Instruksi Tertulis: Lanjutkan tulisan tentang fitnah dan adu domba di media sosial menjelang Pilkada 2024 di Aceh, dimulai tepat setelah kalimat terakhirnya.

Teks yang Diberikan:
Nilai Aceh Menurun: Proses Pilkada Dirusak Oleh Fitnah dan Adu Domba

Mahasiswa Program Doktor Filsafat Hukum Universitas Islam Sultan Sharif Ali Brunei Darussalam, Khairul Amri Ismail. [Foto: Istimewa]

THEACEHPOST.COM – Jelang Pilkada 2024, Aceh kembali menjadi pusat perhatian. Harapan besar ditempatkan pada para calon pemimpin yang siap membawa perubahan. Namun dibalik semua itu, ada ancaman serius yang muncul dari interaksi di media sosial, yaitu fitnah dan adu domba yang dilakukan oleh netizen dan pendukung masing-masing paslon. Ironisnya, bukan para calon kepala daerah yang terlibat langsung dalam praktik ini, tetapi orang-orang yang mengklaim mendukung mereka.

banner 72x960

Fenomena ini tidak bisa dipandang sebelah mata. Fitnah dan adu domba bukan hanya menghancurkan reputasi pribadi, tetapi juga mengikis nilai-nilai moral masyarakat Aceh pada umumnya. Ini adalah tanda jelas bahwa Aceh sedang berada di titik nadir dalam hal moralitas sosial dan politik.

Adu Domba: Senjata Memecah Persatuan.

Aceh, yang selama ini dikenal dengan kekuatan persatuannya, kini kita sedang dihadapkan pada ancaman serius berupa adu domba yang dilakukan secara masif di media sosial. Di ruang-ruang diskusi digital, kita sering melihat narasi yang sengaja dibangun untuk menciptakan ketegangan antara pendukung paslon A dan paslon B. Mereka yang seharusnya mendorong terciptanya demokrasi yang sehat justru menjadi agen perpecahan yang merusak hubungan sesama anak bangsa.

Adu domba ini bukan sekadar permainan kata-kata, tetapi racun yang secara perlahan-lahan menghancurkan pondasi kebersamaan. Masyarakat kita yang sebelumnya hidup berdampingan dengan damai, kini mudah terprovokasi oleh narasi-narasi penuh kebencian yang disebarkan tanpa dasar. Konflik yang diciptakan oleh netizen ini sering kali lebih panas daripada persaingan antar calon itu sendiri. Padahal, demokrasi yang baik seharusnya memberikan ruang bagi perbedaan pendapat tanpa harus mengorbankan persatuan.

Entri Data:
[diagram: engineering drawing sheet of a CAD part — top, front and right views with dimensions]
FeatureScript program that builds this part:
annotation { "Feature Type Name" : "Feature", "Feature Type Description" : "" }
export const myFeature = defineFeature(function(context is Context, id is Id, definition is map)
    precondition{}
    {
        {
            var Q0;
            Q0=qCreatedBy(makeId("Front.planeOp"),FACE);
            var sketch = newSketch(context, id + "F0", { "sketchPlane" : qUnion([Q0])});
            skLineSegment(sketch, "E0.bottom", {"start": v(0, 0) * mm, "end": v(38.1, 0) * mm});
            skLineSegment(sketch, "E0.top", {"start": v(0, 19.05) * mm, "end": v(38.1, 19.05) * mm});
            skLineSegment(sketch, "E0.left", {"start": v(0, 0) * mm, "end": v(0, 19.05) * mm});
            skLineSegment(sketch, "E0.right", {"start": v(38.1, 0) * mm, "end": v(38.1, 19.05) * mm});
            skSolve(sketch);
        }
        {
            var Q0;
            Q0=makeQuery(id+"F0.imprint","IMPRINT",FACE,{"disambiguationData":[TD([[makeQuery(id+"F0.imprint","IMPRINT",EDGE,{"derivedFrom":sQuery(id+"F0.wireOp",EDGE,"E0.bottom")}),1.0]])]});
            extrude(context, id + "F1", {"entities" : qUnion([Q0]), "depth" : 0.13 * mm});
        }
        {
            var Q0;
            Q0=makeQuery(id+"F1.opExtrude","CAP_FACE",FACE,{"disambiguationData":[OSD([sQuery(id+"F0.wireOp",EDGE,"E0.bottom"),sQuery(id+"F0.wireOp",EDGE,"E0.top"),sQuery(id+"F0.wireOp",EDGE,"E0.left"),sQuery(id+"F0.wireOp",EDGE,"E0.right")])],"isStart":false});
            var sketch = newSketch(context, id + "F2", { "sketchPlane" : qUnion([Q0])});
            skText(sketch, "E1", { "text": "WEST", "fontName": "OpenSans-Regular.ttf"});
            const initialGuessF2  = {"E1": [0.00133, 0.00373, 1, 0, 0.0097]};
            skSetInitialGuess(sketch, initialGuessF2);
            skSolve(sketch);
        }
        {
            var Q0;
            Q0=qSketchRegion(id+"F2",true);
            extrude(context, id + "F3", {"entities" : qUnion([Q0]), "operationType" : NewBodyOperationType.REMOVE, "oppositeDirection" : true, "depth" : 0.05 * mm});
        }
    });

Jawaban Latihan:
Fitnah: Ancaman Terhadap Demokrasi.

Selain adu domba, fitnah juga menjadi senjata utama dalam kontestasi politik ini. Sangat terpukul hati ini, melihat telah banyak masyarakat Aceh yang tanpa ragu menyebarkan informasi palsu atau berita yang belum terverifikasi kebenarannya. Tujuan mereka sederhana: menyerang lawan politik dengan harapan merusak citra mereka di mata publik. Fenomena ini menjadi ancaman nyata bagi keharmonisan rakyat kita, sungguh fitnah itu adalah mengaburkan fakta dan memperkeruh proses pemilihan yang seharusnya lebih damai.

Fitnah tidak hanya menghancurkan nama baik seseorang, tetapi juga melemahkan kepercayaan publik terhadap demokrasi itu sendiri. Ketika masyarakat terbiasa dengan berita bohong, mereka akan semakin sulit membedakan antara kebenaran dan kesalahan. Pada akhirnya, proses pemilihan kepala daerah yang diharapkan dapat menjadi proses yang bermartabat malah berubah menjadi ajang perebutan kekuasaan yang diwarnai dengan tipu muslihat.

Para Calon: Menjadi Teladan dalam Berpolitik

Dalam situasi seperti ini, para calon kepala daerah memiliki tanggung jawab besar untuk menjaga keberadaban politik. Mereka harus mengambil sikap tegas terhadap pendukung yang terlibat dalam fitnah dan adu domba. Para calon juga harus memastikan bahwa kampanye mereka berfokus pada program, visi, dan misi yang dapat membawa perubahan nyata bagi masyarakat.

Para calon kepala daerah harus mengedukasi pendukungnya agar terlibat dalam diskusi yang sehat dan konstruktif. Dengan memberikan contoh yang baik, mereka bisa menginspirasi para pendukung untuk menghindari praktik-praktik politik kotor. Sikap tegas dari para calon dalam menolak fitnah dan adu domba akan membantu memulihkan moralitas politik yang telah tergerus oleh berbagai serangan negatif di media sosial.

Aceh dan Harapan Pilkada 2024

Pilkada 2024 merupakan momen penting bagi Aceh untuk memilih pemimpin yang mampu membawa perubahan. Namun, jika fitnah dan adu domba terus dibiarkan merajalela, kita hanya akan menyaksikan penurunan moral yang semakin parah. Para calon, netizen, dan pendukung masing-masing paslon diharapkan mampu bekerja sama untuk menciptakan iklim politik yang lebih sehat.

Politik yang baik bukanlah tentang siapa yang paling pandai menghancurkan lawan, tetapi tentang siapa yang memiliki gagasan terbaik untuk memajukan masyarakat. Dengan menghindari fitnah dan adu domba, kita tidak hanya menyelamatkan Aceh dari kerusakan moral, tetapi juga membantu menciptakan pemilihan yang bersih, adil, dan penuh integritas.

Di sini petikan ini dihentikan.